A recent Wall Street Journal report on a workplace trend called “tokenmaxxing” offers a revealing glimpse into some of the confusion attending America’s AI boom.
Some companies, the Journal reports, are experimenting with measuring an employee’s engagement with AI by tracking “tokens”—the units into which the system converts text typed into prompts. Now, in some workplaces, it seems token consumption has become a badge of an AI user’s engagement, experimentation, or productivity.
This is a striking moment. During what often feels like a national celebration—or national heart attack—over the transformative productive potential of artificial intelligence, we are publicly debating if an employee’s value might be measured by the volume of text sent to and from a chatbot.

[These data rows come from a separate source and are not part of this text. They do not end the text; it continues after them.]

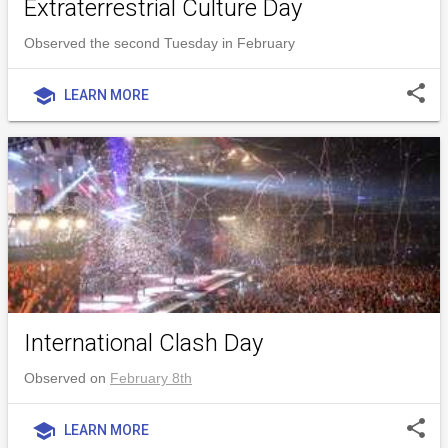
Extraterrestrial Culture Day
Observed the second Tuesday in February
share
school
LEARN MORE
International Clash Day
Observed on
February 8th
share
school
LEARN MORE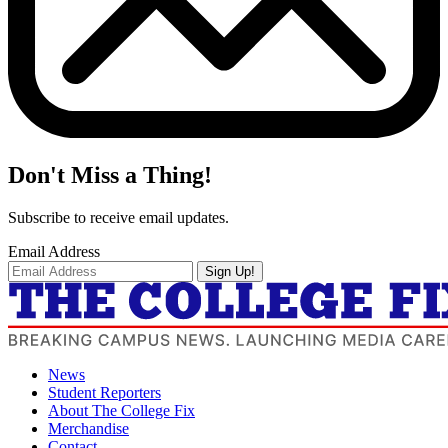
Don't Miss a Thing!
Subscribe to receive email updates.
Email Address
Sign Up!
News
Student Reporters
About The College Fix
Merchandise
Contact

The controversy deserves more attention than its odd jargon suggests. It exposes a central uncertainty in the AI revolution: what, exactly, does productive use of AI mean?
Reporting in Built-In, Ellen Glover reports that tokenmaxxing “is taking much of the tech industry by storm… individuals are ranked on leaderboards based on how much they use AI, with generous perks and incentives encouraging them to push these tools to their limits… The assumption is that the more you use AI, the more productive you must be. Those who lean in the hardest will come out on top.”
She adds that some employees take advantage of the fact that now “systems use AI agents to work autonomously for hours on end, reviewing and editing large codebases and writing entire programs while their human users are out living their lives.”
Tokens are real enough. Large language models do not “read” language as humans do. They convert words, punctuation, fragments of words, and other text elements into tokens—standardized units processed mathematically. The more tokens used, generally, the more computing resources consumed. AI providers often charge by token volume. Tokens therefore matter to engineers, accountants, and software managers.
When tokens migrate from a technical unit used in billing into a measure of employee performance, however, we risk confusing the cost of computation with the creation of value.